» **PASSAGE PROVIDED**
****

D-Wave Quantum (QBTS) Stock Surges on Government Push and Analyst Upgrades: Full 2025 Outlook and 2026 Forecast

D-Wave Quantum (QBTS) Stock Surges on Government Push and Analyst Upgrades: Full 2025 Outlook and 2026 Forecast

As of the afternoon on December 4, 2025, D‑Wave Quantum Inc. (NYSE: QBTS) is trading around $28.37, up roughly 13% on the day, after hitting an intraday high of about $28.52 on heavy volume of more than 31 million shares. Over the last year, the stock has swung between $2.88 and $46.75, underscoring just how volatile this quantum computing pure‑play has become. [1]

Year to date, various analyses put QBTS up roughly 170%–200% in 2025, even after sharp pullbacks from its October peak near $46.75. [2] That explosive move has pushed D‑Wave into the center of speculative tech trading, but it’s also being underpinned by real business developments:

  • Q3 2025 revenue doubled year over year
  • The company raised $54.6 million by redeeming public warrants
  • It reported record cash of more than $836 million
  • It formed a dedicated U.S. government business unit aimed at defense and federal workloads [3]

Layer in fresh Wall Street “outperform” ratings and bold long‑term forecasts, and you have one of 2025’s most talked‑about high‑risk growth stocks.

This article pulls together the latest news, forecasts and analyses as of December 4, 2025, to give a structured picture of where D‑Wave stands now—and what could come next.

****

» **DATA FOR ANALYSIS**

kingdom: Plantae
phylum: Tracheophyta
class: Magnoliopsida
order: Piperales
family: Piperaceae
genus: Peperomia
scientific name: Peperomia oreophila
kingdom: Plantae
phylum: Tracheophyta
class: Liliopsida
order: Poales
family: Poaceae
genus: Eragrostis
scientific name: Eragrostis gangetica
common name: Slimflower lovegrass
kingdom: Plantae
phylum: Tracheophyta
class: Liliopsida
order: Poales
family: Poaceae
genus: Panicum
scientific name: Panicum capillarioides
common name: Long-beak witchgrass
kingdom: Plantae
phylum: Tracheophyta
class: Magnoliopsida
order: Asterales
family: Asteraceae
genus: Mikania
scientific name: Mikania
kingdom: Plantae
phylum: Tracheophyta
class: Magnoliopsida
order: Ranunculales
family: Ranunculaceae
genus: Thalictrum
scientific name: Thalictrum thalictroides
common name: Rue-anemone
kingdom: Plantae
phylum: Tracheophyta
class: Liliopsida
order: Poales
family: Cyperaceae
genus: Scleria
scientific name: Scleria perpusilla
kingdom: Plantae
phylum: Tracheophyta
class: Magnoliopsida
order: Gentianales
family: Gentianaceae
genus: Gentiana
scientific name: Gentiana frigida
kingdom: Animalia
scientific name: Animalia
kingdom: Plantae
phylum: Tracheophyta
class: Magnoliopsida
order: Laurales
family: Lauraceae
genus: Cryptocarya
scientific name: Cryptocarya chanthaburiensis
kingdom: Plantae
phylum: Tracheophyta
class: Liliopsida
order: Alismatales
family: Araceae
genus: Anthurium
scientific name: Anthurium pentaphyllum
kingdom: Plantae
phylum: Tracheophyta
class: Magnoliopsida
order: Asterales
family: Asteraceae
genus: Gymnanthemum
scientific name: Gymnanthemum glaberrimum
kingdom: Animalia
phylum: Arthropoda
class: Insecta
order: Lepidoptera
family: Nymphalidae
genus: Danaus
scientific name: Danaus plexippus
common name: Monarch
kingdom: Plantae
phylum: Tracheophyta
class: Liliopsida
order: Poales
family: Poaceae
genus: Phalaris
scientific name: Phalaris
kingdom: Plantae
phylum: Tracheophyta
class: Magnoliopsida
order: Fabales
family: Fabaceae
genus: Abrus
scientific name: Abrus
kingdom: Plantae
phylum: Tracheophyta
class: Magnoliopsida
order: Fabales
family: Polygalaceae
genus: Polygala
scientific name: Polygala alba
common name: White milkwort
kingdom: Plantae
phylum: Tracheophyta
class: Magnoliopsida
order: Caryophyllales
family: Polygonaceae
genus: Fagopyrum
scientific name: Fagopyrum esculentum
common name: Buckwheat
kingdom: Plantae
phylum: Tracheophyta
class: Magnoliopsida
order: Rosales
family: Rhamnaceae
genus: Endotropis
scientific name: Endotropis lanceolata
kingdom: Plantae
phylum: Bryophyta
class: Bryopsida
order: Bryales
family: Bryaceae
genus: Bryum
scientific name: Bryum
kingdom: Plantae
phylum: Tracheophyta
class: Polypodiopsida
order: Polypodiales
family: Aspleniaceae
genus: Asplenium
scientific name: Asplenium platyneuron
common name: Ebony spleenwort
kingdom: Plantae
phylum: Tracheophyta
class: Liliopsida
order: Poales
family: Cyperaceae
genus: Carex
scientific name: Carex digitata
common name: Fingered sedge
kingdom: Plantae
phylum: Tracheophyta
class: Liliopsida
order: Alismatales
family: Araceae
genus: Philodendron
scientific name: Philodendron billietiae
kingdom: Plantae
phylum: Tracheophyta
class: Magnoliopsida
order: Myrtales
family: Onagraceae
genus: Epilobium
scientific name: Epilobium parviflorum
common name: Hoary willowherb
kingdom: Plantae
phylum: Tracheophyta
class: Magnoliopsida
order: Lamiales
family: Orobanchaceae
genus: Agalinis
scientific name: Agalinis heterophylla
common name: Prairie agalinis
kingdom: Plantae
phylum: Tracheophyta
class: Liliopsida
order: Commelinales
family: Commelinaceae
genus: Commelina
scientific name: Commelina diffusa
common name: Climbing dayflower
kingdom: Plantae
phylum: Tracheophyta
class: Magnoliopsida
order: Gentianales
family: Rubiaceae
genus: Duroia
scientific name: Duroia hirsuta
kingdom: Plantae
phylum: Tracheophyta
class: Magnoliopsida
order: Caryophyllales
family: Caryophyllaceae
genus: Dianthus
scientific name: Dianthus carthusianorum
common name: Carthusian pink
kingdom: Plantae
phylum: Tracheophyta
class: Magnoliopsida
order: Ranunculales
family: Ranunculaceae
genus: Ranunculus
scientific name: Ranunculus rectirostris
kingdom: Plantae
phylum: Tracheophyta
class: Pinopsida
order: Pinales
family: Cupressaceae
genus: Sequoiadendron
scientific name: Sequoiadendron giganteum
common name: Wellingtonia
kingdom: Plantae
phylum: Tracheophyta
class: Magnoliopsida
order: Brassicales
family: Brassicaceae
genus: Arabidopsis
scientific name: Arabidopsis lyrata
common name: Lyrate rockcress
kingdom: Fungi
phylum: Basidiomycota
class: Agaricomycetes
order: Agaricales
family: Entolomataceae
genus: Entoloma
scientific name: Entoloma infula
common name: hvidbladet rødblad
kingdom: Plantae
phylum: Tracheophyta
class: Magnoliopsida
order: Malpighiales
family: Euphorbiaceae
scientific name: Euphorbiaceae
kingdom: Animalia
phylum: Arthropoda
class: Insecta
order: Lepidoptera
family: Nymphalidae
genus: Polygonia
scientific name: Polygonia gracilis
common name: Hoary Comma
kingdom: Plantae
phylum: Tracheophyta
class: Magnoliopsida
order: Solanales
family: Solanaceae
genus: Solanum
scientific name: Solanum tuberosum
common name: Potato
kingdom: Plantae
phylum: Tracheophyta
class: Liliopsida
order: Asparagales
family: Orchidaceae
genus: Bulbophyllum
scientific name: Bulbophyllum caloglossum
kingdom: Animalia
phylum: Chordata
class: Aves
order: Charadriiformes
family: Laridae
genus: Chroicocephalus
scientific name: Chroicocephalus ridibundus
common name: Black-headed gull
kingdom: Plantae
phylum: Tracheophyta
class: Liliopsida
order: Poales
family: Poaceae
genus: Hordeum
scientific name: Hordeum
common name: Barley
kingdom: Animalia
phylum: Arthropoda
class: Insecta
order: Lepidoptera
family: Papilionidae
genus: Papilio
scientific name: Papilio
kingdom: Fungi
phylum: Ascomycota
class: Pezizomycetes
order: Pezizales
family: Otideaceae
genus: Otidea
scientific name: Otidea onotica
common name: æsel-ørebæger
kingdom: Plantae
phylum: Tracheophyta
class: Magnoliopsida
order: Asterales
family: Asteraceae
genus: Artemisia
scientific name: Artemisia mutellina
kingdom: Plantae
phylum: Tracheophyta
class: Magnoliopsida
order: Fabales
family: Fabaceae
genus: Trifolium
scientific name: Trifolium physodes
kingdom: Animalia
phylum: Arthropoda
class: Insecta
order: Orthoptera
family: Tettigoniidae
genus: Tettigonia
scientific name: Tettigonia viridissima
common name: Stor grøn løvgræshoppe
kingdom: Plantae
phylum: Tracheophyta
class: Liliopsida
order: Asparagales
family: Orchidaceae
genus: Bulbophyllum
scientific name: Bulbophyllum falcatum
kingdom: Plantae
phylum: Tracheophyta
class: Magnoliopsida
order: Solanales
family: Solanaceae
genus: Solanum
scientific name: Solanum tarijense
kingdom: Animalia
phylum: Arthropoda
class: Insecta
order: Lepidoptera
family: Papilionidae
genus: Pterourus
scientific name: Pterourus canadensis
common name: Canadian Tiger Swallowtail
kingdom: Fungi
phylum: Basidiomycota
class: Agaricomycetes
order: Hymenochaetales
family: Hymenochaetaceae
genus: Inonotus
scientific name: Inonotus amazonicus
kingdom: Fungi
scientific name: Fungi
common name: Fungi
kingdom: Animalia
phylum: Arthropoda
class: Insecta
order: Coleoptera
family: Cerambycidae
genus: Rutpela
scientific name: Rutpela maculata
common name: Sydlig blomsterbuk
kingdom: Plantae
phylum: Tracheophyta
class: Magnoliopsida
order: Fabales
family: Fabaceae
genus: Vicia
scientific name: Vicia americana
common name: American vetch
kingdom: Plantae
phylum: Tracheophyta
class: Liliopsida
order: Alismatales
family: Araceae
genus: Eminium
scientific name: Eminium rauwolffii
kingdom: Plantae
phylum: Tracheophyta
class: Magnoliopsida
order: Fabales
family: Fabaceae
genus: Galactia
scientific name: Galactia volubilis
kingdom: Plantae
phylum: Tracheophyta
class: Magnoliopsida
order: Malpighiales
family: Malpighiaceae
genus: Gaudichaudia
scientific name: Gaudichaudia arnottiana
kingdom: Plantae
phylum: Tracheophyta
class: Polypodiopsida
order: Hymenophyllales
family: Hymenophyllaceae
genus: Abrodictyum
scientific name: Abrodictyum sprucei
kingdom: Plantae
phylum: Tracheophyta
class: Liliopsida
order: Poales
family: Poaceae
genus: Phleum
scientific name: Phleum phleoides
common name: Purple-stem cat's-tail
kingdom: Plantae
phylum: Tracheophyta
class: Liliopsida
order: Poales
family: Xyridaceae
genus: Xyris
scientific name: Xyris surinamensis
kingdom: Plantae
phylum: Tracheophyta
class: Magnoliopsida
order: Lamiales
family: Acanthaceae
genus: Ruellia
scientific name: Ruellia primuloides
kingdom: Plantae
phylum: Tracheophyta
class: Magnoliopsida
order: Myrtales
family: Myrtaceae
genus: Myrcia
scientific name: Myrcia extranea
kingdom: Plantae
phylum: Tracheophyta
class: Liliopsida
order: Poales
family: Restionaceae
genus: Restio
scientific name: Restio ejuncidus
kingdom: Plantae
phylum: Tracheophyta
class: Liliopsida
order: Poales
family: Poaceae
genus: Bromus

****

» **CHECK YOUR UNDERSTANDING**
1. Repeat the passage on D-Wave Quantum's stock, beginning at the words "Layer in fresh" and stopping after the words "could come next.".
2. According to the passage on D-Wave Quantum's stock, how much cash did the company report?
The records are independent material and are unrelated to the text.

» **ANSWERS IN ORDER**
1.
Layer in fresh Wall Street “outperform” ratings and bold long‑term forecasts, and you have one of 2025’s most talked‑about high‑risk growth stocks.

This article pulls together the latest news, forecasts and analyses as of December 4, 2025, to give a structured picture of where D‑Wave stands now—and what could come next.

2. Record cash of more than $836 million.